FIG. 2(a) schematically illustrates a conventional heat exchange circuit 200 for a gas discharge laser, such as an excimer laser. A discharge circuit 202 is shown adjacent to the laser tube, or discharge chamber 204. Inlet tubing 206 carries fluid into the discharge chamber 204 at temperature Tin, while outlet tubing 208 carries fluid out of the chamber at temperature Tout. A control valve 210 can open and close a fluid flow loop created between the discharge chamber and an external fluid source 212. A temperature sensor 214 can be used to measure the gas temperature TG within the chamber 204. A flow control module 216 can be used to adjust the control valve 210 based on the measured temperature TG.
FIG. 2(b) illustrates the heat exchange circuit of FIG. 2(a) including a heater 218 positioned between the external fluid source 212 and the discharge chamber 204. The fluid flows past the control valve 210 to the heater 218 at temperature Tin1. The fluid is heated by the heater 218, such that the fluid flows from the heater to the discharge chamber 204 at an increased temperature Tin2. The controller 216 can control both the control valve 210 and the heater 218 based at least in part on signals received from the temperature sensor 214. Cooling water can be heated by passing the water through the heater 218 when burst operation of the laser is interrupted. Adding heat to the cooling circuit is, however, an inefficient and slow approach to altering the temperature of the cooling water during laser operation. Such an approach slowly increases the input water temperature, which flows through the heat exchanger within the laser tube.

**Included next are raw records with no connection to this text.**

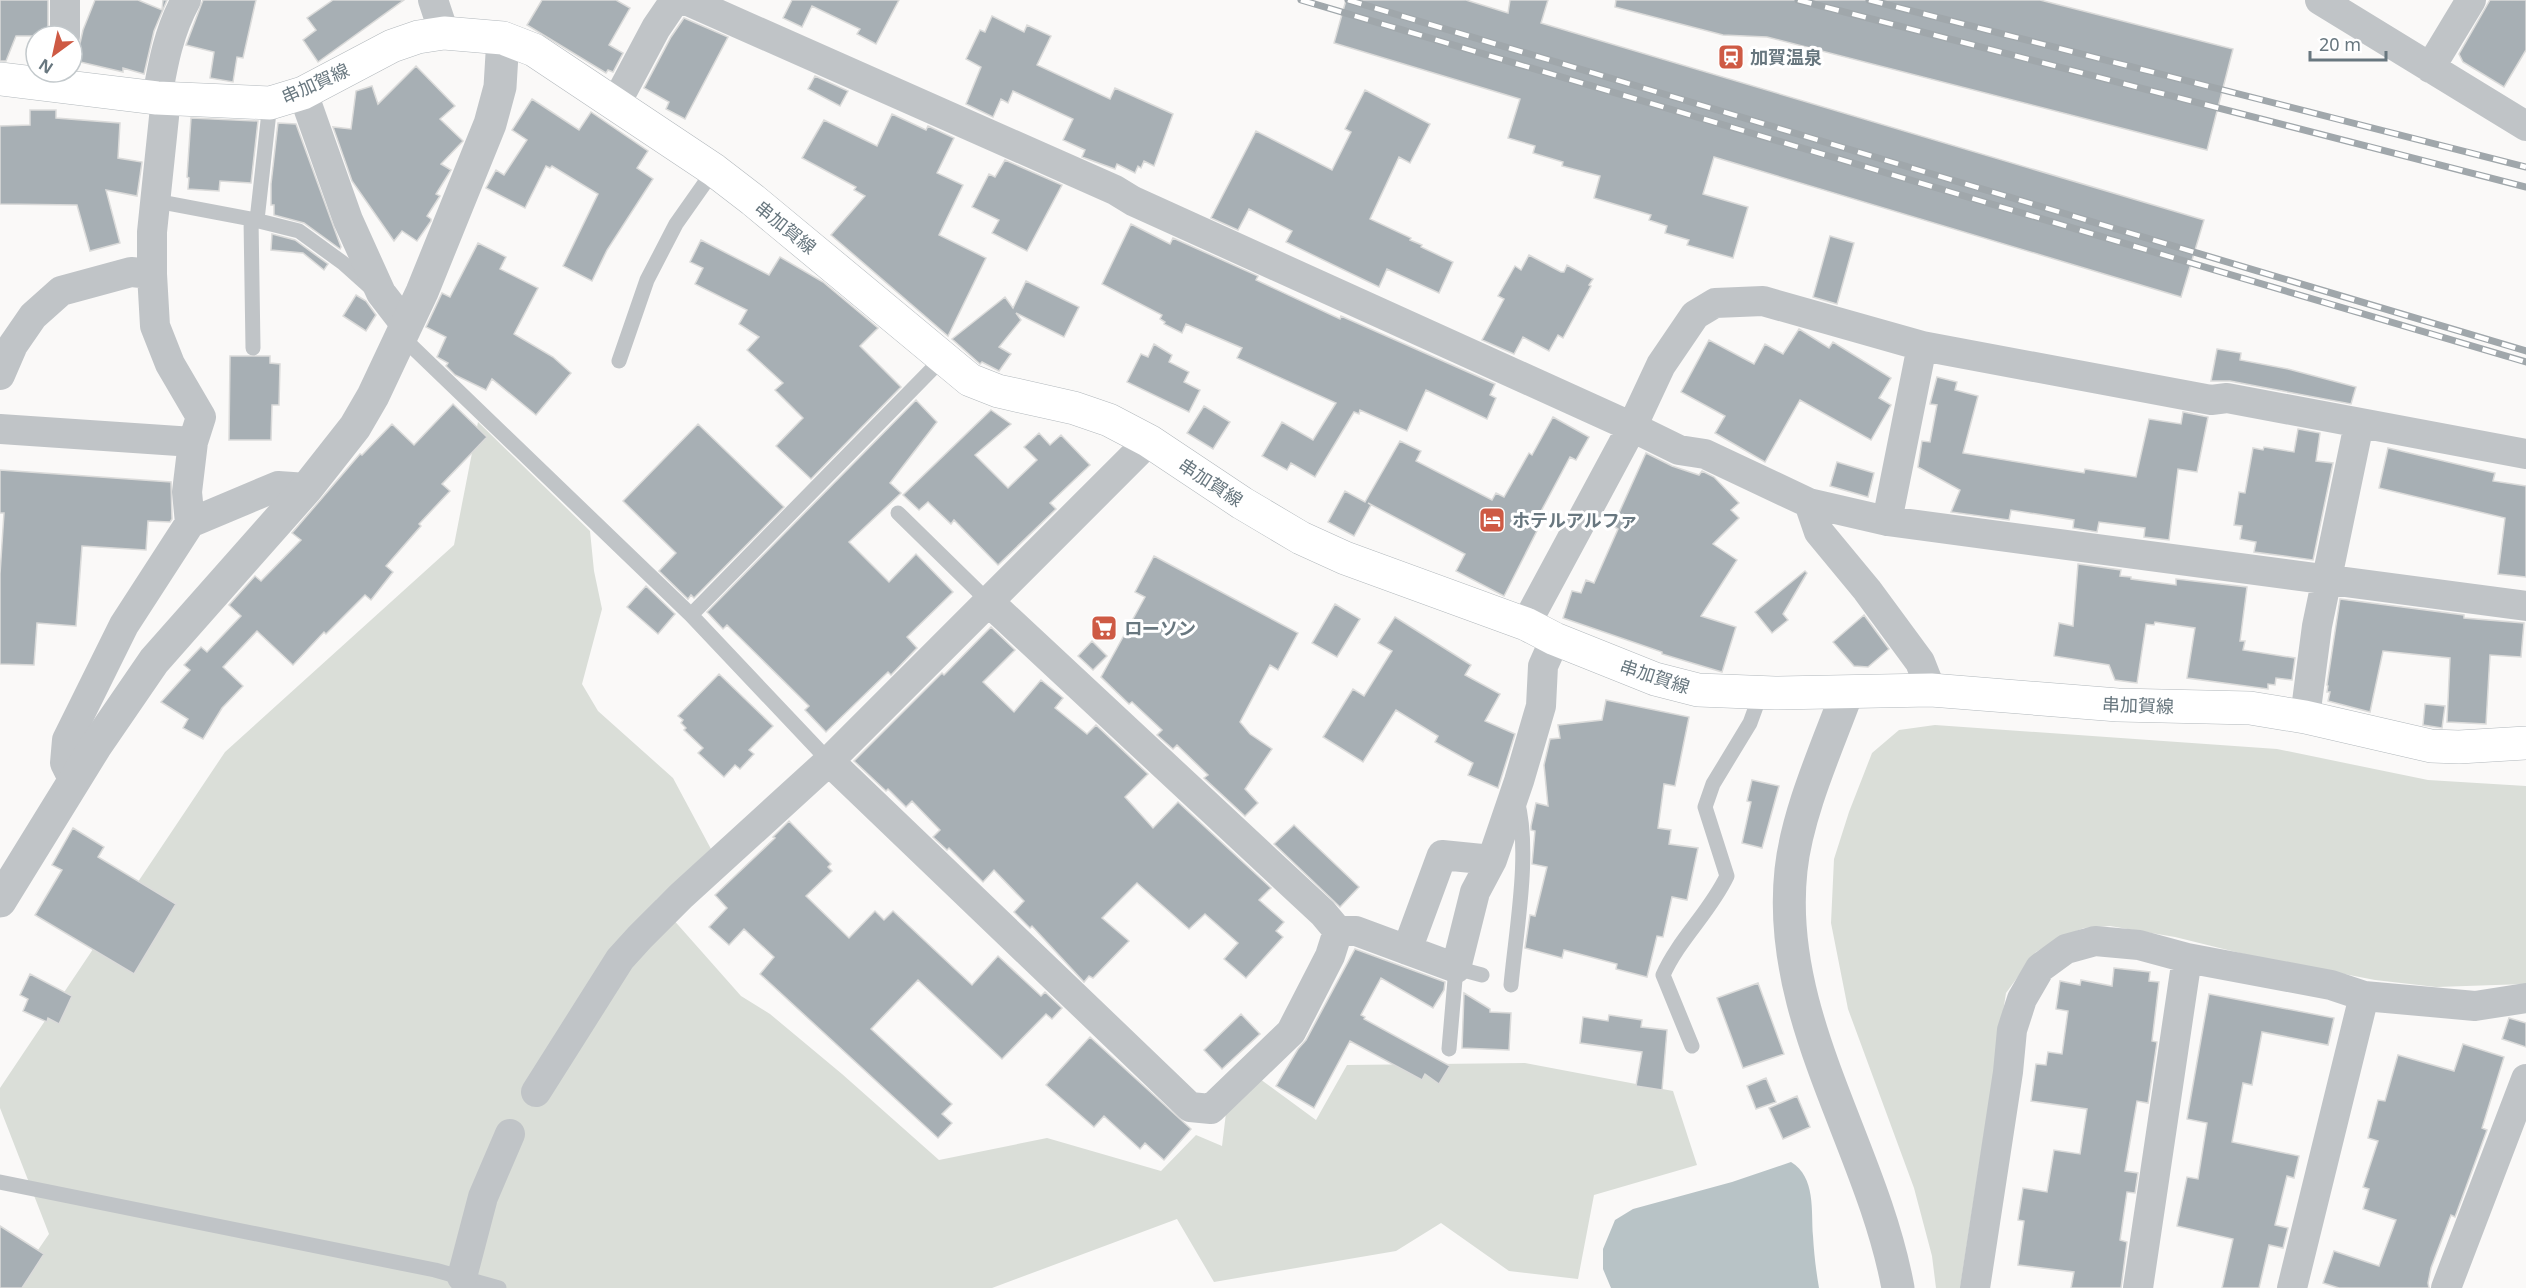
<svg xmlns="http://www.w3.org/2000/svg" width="2526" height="1288" viewBox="0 0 2526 1288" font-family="'Noto Sans','Noto Sans JP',sans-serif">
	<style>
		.green { fill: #daded8 }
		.water { fill: #b8c3c6 }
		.building { fill: #a7afb4; stroke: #dbdbda; stroke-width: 1.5 }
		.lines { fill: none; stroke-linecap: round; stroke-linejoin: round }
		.secondary-casing { stroke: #b2b8bc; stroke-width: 34 }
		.service { stroke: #c0c4c7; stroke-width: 15 }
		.minor { stroke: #c0c4c7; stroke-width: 30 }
		.tertiary { stroke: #c0c4c7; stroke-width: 33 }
		.secondary { stroke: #fff; stroke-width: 33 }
		.rail-casing { stroke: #a0a7ab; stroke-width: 7 }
		.rail { stroke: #fff; stroke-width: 4.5; stroke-dasharray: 14; stroke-linecap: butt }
		.labels { text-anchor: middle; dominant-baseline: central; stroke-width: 6; stroke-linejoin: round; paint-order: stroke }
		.poi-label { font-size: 18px; font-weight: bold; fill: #68777f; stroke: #fff; text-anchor: start }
		.street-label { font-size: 18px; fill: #68777f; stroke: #fff }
	</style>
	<rect width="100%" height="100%" fill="#faf9f8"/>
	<path class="green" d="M478,422L590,531L594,571L602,609L582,684L598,711L673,778L711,849L656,900L741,996L770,1014L842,1074L939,1160L1047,1138L1161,1171L1196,1135L1222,1146L1226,1113L1260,1079L1316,1120L1347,1065L1525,1063L1673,1091L1697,1165L1594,1195L1578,1279L1509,1271L1441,1223L1396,1251L1214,1282L1177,1219L992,1288H12L49,1234L0,1108V1088L225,752L454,545Z
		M1935,725L2277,749L2428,780L2526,786V984L2436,987L2375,980L2256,957L2175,937L2110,926L2084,928L2061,937L2036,952L2006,993L1960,1288H1936L1932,1256L1914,1188L1848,1009L1831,923L1834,859L1849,812L1872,753L1899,730Z"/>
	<path class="water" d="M1791,1162C1816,1177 1811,1211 1813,1236C1814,1253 1816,1271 1819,1288H1611L1603,1269V1249L1615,1220L1633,1209L1732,1182Z"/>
	<path class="building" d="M0,0H48V36H16L6,61H0Z
		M95,0H138L162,10L163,0H167L154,31L144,74L123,68V72L76,61L83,30Z
		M203,0H256L243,58L237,57L233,82L210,78L214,52L186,45Z
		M333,0H404L318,62L303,40L316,30L307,18Z
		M542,0H616L630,8L609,45L623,53L613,72L608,70L606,73L527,25Z
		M792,0H899L876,44L857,34L860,29L812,6L802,27L783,18Z
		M1346,0H1466L1508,13L1510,0H1548L1541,23L2204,220L2181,297L1714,157L1703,194L1748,207L1733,258L1687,245L1689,240L1665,233L1667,226L1649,220L1651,215L1594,198L1600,176L1562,166L1563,162L1533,153L1535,146L1508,138L1520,99L1334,43Z
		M1616,0H2040L2233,49L2207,150L1767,37L1723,35L1615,7Z
		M2490,0H2526V50L2504,87L2463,62L2459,54Z
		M992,16L1024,32L1027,25L1051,36L1037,65L1110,99L1115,88L1173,114L1154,166L1144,161L1141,168L1138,166L1135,173L1117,164L1115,169L1082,157L1085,150L1063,140L1073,119L1013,91L1008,103L1001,99L993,117L966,104L981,67L966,59L980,30L985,32Z
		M684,18L728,37L685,119L666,109L669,102L644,88L671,37Z
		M416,66L455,106L440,119L463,141L441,164L451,170L436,194L440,196L427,216L431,219V221L417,241L402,231L394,241L352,181L333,127L351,129L356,91L372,86L378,104Z
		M815,76L848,91L840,106L808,89Z
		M1365,90L1430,124L1410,163L1399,157L1370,219L1411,238L1410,240L1422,245L1421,247L1453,262L1439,293L1387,269L1379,287L1286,242L1292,231L1249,209L1238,230L1211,218L1256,131L1332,170L1351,132L1345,129Z
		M532,99L579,130L591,112L648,151L637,168L653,179L607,250L592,281L563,266L598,194L552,166L550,168L546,166L525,208L486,188L496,170L504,175L527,140L512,130Z
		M30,110H56V118L120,123L118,158L142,162L137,196L106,190L120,243L90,251L77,205L0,204V126L30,125Z
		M892,114L926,130L928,126L954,138L937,173L963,185L939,235L986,258L948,336L831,235L865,196L854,190L856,187L802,158L824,120L877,146Z
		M191,118L258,121L251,183L220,181L219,191L188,189L189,178L187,177Z
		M278,123L296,124L341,247L340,249L304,223L274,215V205H271V184Z
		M1005,160L1062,185L1027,251L992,233L999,220L972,207L989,174L995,177Z
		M1131,224L1170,244L1173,238L1258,276L1256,280L1340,319L1341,316L1495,384L1490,395L1496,398L1487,419L1426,390L1407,431L1360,410L1359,414L1354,412L1315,477L1291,463L1287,470L1262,456L1282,422L1313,440L1336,403L1237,358L1242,348L1186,324L1182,333L1164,324L1165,322L1160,319L1162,315L1102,284Z
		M272,234L295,240L328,264L324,270L303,253L271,250Z
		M1830,236L1854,243L1837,304L1813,297Z
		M701,240L769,275L780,257L823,282L878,328L860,346L901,387L811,479L776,446L803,418L775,390L783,383L747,350L759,337L739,324L747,310L695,284L703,268L690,262Z
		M478,243L506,257L500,269L538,288L514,334L553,357L571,373L536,415L492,379L486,390L455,375L446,366L448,363L437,357L446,337L426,327L442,293L450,297Z
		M1529,255L1561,272H1564L1567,265L1593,279L1589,285L1591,286L1563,338L1558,335L1549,351L1523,337L1514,354L1482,340L1504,299L1498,296L1515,266L1521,270Z
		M1026,281L1079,307L1064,337L1016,313L1021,320L999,347L1011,354L999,371L982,362L980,364L952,339L1005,297L1013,308Z
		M356,295L366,301L376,315L366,331L343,316Z
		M1799,329L1829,348L1833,342L1891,378L1879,398L1891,405L1871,440L1800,400L1765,462L1715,433L1725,416L1681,392L1709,340L1754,364L1765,344L1783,354Z
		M1154,344L1172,355L1169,362L1189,372L1184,382L1200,390L1189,412L1127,382L1141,354L1148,357Z
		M2217,349L2241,353L2240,360L2288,369L2356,387L2351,404L2230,381H2211Z
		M230,356H270V363L280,364L279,405H272L271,440H229Z
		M1937,377L1957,382L1955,390L1978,396L1963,453L2084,473L2085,469L2136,477L2149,419L2181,424L2183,412L2208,417L2197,472L2178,469L2169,540L2144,537L2145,528L2099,522L2097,532L2073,528L2074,520L2011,510L2009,520L1951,512L1960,490L1918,467L1922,441L1930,442L1937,405L1930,404Z
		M916,400L937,422L890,483L901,493L849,542L889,582L916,554L953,592L907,637L917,648L891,675L888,672L826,732L805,710L809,706L727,625L723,629L707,612Z
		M453,404L487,437L442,484L450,491L419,524L421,526L386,566L393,572L371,600L365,595L326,634L324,632L293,665L257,631L223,667L243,686L222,708L203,739L183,728L188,719L161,702L190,670L184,665L201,647L207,652L241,616L229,605L255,576L261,581L301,540L292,533L360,454L362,455L392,424L414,445Z
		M1204,406L1230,422L1213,449L1187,433Z
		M991,410L1011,424L975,455L1008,488L1037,460L1024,447L1039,433L1050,445L1061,435L1090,465L1050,503L1056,509L998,565L954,520L951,524L928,502L919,510L903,495Z
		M1553,417L1589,437L1576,460L1570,457L1539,515L1544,517L1504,596L1456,571L1465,554L1368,503L1371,505L1354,536L1328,522L1345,491L1365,502L1400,441L1421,451L1416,461L1492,500L1496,493L1504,497L1529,453L1532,455Z
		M698,424L784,507L694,598L691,595L688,599L659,571L676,553L623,501Z
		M2298,429L2320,433L2316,461L2333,463L2313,560L2254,552L2256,542L2240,539L2242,526L2234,525L2239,492L2245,493L2253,448L2263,450L2264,447L2294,452Z
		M2388,448L2495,473L2493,481L2526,486V577L2498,574L2505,518L2379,488Z
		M1646,453L1672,466L1699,475L1702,471L1714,477L1739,503L1731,510L1739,518L1713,544L1737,560L1701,616L1736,627L1722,672L1662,654V652L1563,618L1572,591L1581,593L1586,580L1594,583L1618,529L1613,526Z
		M1837,462L1874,473L1868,497L1830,486Z
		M0,470L171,482L172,519L170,522L148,521L146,550L82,546L76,626L37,623L34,665L0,664V574L4,513H0Z
		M1154,556L1298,633L1278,670L1270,665L1240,722L1250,734L1272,749L1245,789L1258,803L1245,816L1204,778L1208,775L1177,745L1173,749L1157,735L1162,730L1132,702L1129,704L1101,677L1145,597L1135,592Z
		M2078,564L2121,570L2120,576L2131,577V579L2176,585V579L2247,587L2240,641H2245L2243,650L2295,658L2292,680L2276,678L2275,685L2268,684V689L2187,678L2195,628L2155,622L2154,625L2146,624L2137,683L2115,680L2109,665L2054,656L2059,623L2073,626Z
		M1805,571L1807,573L1783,614L1788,620L1772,633L1755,612Z
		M646,586L675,614L658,634L627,607Z
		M2340,599L2464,615V618L2524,623L2521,657L2490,655L2486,724L2447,722L2450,658L2383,651L2370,712L2328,701L2330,692H2327L2328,686L2327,685Z
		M1335,604L1360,619L1337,657L1312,643Z
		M1864,615L1889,649L1868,667L1854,666L1833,642Z
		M1395,617L1471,665L1465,675L1500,694L1485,721L1515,734L1498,788L1468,775L1473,763L1435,742L1438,736L1396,710L1363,762L1323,737L1353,689L1364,696L1392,651L1378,643Z
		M991,627L1015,650L983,682L1014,712L1041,680L1063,698L1055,708L1087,734L1096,725L1148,774L1125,797L1153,828L1178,802L1271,888L1259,900L1284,922L1276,931L1283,937L1246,978L1224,959L1238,943L1205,914L1189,929L1137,883L1102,918L1129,941L1093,978L1089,976L1084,982L1032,926L1030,928L1014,912L1024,901L994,870L983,882L949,848L947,850L933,837L940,830L912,801L906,807L888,789L886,791L854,761L942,673L944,675Z
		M1092,641L1107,656L1093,670L1078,656Z
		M719,674L773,726L749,750L754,754L740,769L735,765L724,777L698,753L703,748L684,730L686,728L681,723L683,720L678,716Z
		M1606,700L1689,717L1675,786L1664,784L1658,828L1671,830L1669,844L1698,848L1687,900L1672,897L1663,937L1657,936L1647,977L1616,969L1617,964L1564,950L1562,958L1525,948L1530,915L1535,916L1547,867L1532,864L1535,831L1531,830V826L1536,803L1548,806L1544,765L1550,739L1560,738L1558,725L1602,720Z
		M2425,704L2445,706L2442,728L2423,725Z
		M1752,780L1779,786L1762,848L1742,843L1751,802L1747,801Z
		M789,821L831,864L828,867L832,871L806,896L849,938L875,911L884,920L893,911L972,985L998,956L1041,996L1045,992L1062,1008L1052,1019L1046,1014L1002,1059L918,980L871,1029L952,1104L942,1114L952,1123L938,1138L760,974L774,957L744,929L729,945L709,927L727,908L715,895L775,838L773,837Z
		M1294,825L1359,887L1340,907L1274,844Z
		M73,828L104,847L98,857L176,904L134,974L35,915L62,870L52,865Z
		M1355,949L1445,982L1444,990L1433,1008L1381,978L1361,1015L1365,1017L1364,1019L1450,1066L1439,1084L1425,1074L1422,1080L1350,1041L1314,1108L1276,1086L1298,1049L1306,1040Z
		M2114,968L2150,972L2149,981L2159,982L2152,1041L2157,1042L2148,1103L2137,1101L2125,1171L2138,1173L2135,1193L2127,1192L2120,1240L2127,1242L2121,1288H2071L2074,1272L2018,1265L2024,1221L2018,1220L2023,1188L2047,1192L2054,1150L2080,1154L2087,1109L2031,1101L2036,1064L2046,1065L2048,1052L2062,1054L2068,1011L2056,1009L2060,981L2080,985L2081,980L2112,986Z
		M30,974L72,996L59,1024L48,1018L47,1022L23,1011L28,999L20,995Z
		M1758,983L1784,1054L1743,1068L1717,998Z
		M1464,993L1490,1009V1012L1511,1013L1509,1050L1462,1048Z
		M2209,994L2334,1018L2328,1045L2262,1032L2252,1085L2243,1083L2232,1142L2299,1156L2294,1178L2287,1176L2275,1225L2288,1228L2283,1248L2269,1245L2259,1288H2222L2233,1239L2177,1226L2187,1177L2198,1179L2207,1123L2187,1119Z
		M1241,1014L1260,1034L1222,1069L1204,1050Z
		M1609,1015L1642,1020L1641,1027L1667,1030L1662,1090L1636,1086L1642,1052L1580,1043L1583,1017L1608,1021Z
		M2509,1018L2526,1023V1047L2502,1039Z
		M1090,1037L1191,1129L1164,1160L1145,1143L1140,1149L1104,1116L1094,1127L1046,1085Z
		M2463,1044L2504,1057L2482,1128L2487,1130L2455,1217L2451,1215L2431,1268L2428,1283L2429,1288H2339L2323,1283L2334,1251L2379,1266L2396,1220L2363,1209L2369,1189L2363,1187L2378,1141L2368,1138L2378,1100L2385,1101L2398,1055L2454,1071Z
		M1766,1078L1776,1102L1756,1109L1747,1086Z
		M1797,1096L1810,1127L1783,1139L1769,1108Z
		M0,1226L44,1254L22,1288H0Z"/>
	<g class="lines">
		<defs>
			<path id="secondary" d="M0,79L157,98L270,103L303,93L392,46L418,37L444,33L503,38L534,50L714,170L753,200L970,380L998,391L1074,408L1109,420L1149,441L1242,503L1301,538L1345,558L1526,624L1555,639L1655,679L1698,690L1775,693L1931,690L2118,705L2250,708L2305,717L2431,746L2459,747L2526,743"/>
		</defs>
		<use href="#secondary" class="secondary-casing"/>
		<path class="service" d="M156,201L251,219L299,231L343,263L372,289
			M251,219L253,348
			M257,220L270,103
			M400,335L691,615
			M619,361L647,280L676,224L714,170
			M898,513L988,601
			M829,761L691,615L942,359
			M1511,985C1516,930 1531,852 1517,800
			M1692,1046L1663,975C1679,939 1710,912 1727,876L1705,807L1713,784L1750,723L1761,693
			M1449,1049L1456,968L1482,975
			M0,1182L435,1270L499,1288"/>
		<path class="minor" d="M65,0V36
			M433,0L444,33
			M686,0L1115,190L1133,201L1632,427L1679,450L1705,454L1809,503L1887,521L2526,606
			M2320,0L2526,126
			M2430,68L2471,0
			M303,93L348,220L381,293L405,324
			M157,98C163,63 169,31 186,0
			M615,105L656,28L675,0
			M0,375L13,345L33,316L61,291L131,272L152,274
			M0,429L193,442
			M1809,503L1819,532L1867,590L1920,662L1931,690
			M1887,521L1922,346
			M190,523L278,486L307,488
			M988,601L1323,913L1338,931
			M1526,624L1632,427L1661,365L1695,315L1715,303L1763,301L1922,346L2211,400L2227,398L2526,454
			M2305,717L2317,626L2359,424
			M829,761L1190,1107L1211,1109L1291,1032L1330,956L1338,931
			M74,781L65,763L67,740L124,625L190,523L187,492L193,442L201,417L170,364L155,326L152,274V232L166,98
			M1338,931H1356L1456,968L1475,892L1492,860L1519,781L1541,706L1543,666L1555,639
			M1407,950L1442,855L1492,860
			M536,1092L620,959L640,937L681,896L829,761L1149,441
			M462,1277L483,1197L510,1134
			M1975,1288L2008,1072L2012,1030L2022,999L2040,968L2066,949L2095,941L2139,945L2187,958L2331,985L2364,996L2475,1006L2526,998
			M2138,1288L2187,958
			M2292,1288L2364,996
			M2446,1288L2526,1079"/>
		<path class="tertiary" d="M1847,693C1827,747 1797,813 1791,870C1775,1018 1872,1146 1898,1288
			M0,901L95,747L154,661L307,488L355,427L373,396L422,292L490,124L500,87L503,38"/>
		<use href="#secondary" class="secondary"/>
		<defs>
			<path id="rail" d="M1301,0L2526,362
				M1348,0L2526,351
				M1798,0L2526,187
				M1869,0L2526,167"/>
		</defs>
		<use href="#rail" class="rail-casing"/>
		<use href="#rail" class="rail"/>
	</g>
	<defs>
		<symbol id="station-square" viewBox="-11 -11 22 22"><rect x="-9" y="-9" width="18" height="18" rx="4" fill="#ce5a44" stroke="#fff"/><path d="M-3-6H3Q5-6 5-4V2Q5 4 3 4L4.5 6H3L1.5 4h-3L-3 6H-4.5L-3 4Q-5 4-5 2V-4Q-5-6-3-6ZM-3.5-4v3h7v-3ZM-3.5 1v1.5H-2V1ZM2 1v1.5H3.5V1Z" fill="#fff"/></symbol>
		<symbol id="hotel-square" viewBox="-11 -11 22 22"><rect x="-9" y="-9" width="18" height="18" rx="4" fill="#ce5a44" stroke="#fff"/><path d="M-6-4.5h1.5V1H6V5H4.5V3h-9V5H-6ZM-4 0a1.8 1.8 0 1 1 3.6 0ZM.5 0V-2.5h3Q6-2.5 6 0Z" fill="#fff"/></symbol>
		<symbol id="supermarket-square" viewBox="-11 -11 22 22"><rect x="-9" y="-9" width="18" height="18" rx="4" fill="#ce5a44" stroke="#fff"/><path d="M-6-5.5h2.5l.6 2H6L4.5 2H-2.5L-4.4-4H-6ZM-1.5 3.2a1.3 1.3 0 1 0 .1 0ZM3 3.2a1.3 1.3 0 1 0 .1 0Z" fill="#fff"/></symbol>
	</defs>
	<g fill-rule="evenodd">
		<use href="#station-square" x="1716" y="42" width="30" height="30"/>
		<use href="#hotel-square" x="1477" y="505" width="30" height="30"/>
		<use href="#supermarket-square" x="1089" y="613" width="30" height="30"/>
	</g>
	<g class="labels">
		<g class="poi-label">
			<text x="1750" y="57">加賀温泉</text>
			<text x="1512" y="520">ホテルアルファ</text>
			<text x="1124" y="628">ローソン</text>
		</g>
		<g class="street-label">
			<text transform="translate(315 83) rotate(-24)">串加賀線</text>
			<text transform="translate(786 227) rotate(39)">串加賀線</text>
			<text transform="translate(1211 482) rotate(33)">串加賀線</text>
			<text transform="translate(1655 676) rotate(18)">串加賀線</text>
			<text transform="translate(2138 705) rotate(2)">串加賀線</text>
		</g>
	</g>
	<g transform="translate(54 54) rotate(213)"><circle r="28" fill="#ffffff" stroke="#c3c9cc" stroke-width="1.5"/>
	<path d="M0-4.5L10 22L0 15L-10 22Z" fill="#ce5a44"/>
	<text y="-9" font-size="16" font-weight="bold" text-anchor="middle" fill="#68777f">N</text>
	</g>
	<path d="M2310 51v9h76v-9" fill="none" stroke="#68777f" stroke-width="3"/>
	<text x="2319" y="51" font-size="18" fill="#68777f" stroke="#ffffff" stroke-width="4.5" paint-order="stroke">20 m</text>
</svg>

When high duty cycle operation is restarted following a pause in high duty cycle operation for a long or short duration, the gas mixture temperature will slowly ramp back up to optimum temperature, which can disturb laser performance during the ramp-up period. Therefore, heat is added to the heat exchange fluid or directly into the laser chamber during the very low duty cycle or standby operation, or during a limited laser off time, to thermally stabilize the laser gas around optimum temperature. Conventional systems have used additional electrical heating of the gas in the laser chamber (see U.S. Pat. No. 5,377,215, hereby incorporated herein by reference) or by heating the incoming fluid in the heat exchanger tubing up to Tin2=40° C. . . . 60° C. (see U.S. Pat. No. 6,034,978, hereby incorporated herein by reference). Each of these methods requires an additional module, and is inefficient due to the initial low temperature which must be heated to a high temperature only when the high temperature is desired, thereby leaving an unsatisfactory delay and period of change from low to high temperature. In addition, a very high electrical current is used to provide the power to raise the temperature of the fluid and/or gas mixture to optimum, which is not practical. Moreover, gas temperature overshoots can occur, such as when energy from the heater cannot be instantaneously stopped at the beginning of high duty cycle operation and/or due to the inherently imprecise nature of warming and cooling a heating element across a wide temperature range. Further, these methods are very slow and are unable to adequately follow rapid changes in the mode of laser operation, such as between very low (idle) and very high (exposure) duty cycles of laser operation, with cycle times between fractions of seconds and several minutes.
A gas temperature deviating from the optimum can cause substantial distortions in laser parameters such as pulse-to-pulse stability, overshoot control and burst behavior in general that are unsatisfactory. Even temperature fluctuations of a few degrees centigrade from optimal can have a negative impact on the performance of the laser system.